● Data excerpts
== Segment start ==
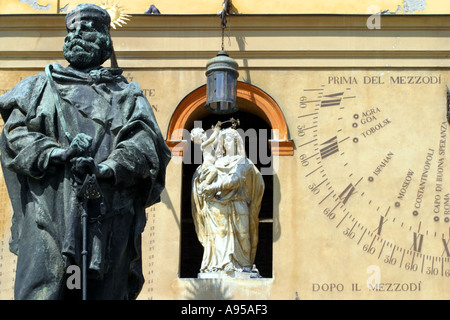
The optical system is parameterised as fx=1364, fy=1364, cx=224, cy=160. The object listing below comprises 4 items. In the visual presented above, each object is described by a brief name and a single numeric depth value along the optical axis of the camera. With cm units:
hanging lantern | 1202
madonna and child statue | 1170
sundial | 1233
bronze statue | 528
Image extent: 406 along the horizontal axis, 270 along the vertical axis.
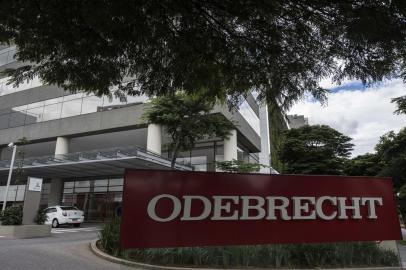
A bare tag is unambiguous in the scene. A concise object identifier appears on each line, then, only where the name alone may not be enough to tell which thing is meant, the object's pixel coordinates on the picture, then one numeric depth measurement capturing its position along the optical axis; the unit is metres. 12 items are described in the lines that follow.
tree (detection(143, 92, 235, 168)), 19.12
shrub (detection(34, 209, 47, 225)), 18.97
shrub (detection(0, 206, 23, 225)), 18.45
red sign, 6.26
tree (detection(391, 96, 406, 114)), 18.05
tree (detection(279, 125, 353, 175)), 33.97
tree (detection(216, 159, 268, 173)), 25.03
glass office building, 29.52
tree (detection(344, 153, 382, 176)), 37.25
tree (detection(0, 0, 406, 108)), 5.34
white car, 26.20
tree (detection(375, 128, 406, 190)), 23.84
== Segment end ==
● What to do
With the pictures omitted, the records above are to be repeated exactly.

● Output below
The optical system is parameterised as fx=1364, fy=1364, cx=224, cy=160. The object listing below comprises 4 items. In the visual presented above, each object is described by a brief name and a single numeric depth value along the optical axis of the camera. With cm units:
hanging lantern | 1202
madonna and child statue | 1170
sundial | 1233
bronze statue | 528
Image extent: 406 along the horizontal axis, 270 along the vertical axis.
A bare tag is unambiguous in the scene. A concise object identifier appears on each line, then, only where the name alone may not be enough to tell which thing is meant, the object's pixel coordinates on the picture, then one numeric depth measurement capturing its position along the optical axis; the unit is metres. 12 items are described in the lines that follow.
tree (detection(143, 92, 235, 168)), 19.12
shrub (detection(34, 209, 47, 225)), 18.97
shrub (detection(0, 206, 23, 225)), 18.45
red sign, 6.26
tree (detection(391, 96, 406, 114)), 18.05
tree (detection(279, 125, 353, 175)), 33.97
tree (detection(216, 159, 268, 173)), 25.03
glass office building, 29.52
tree (detection(344, 153, 382, 176)), 37.25
tree (detection(0, 0, 406, 108)), 5.34
white car, 26.20
tree (detection(375, 128, 406, 190)), 23.84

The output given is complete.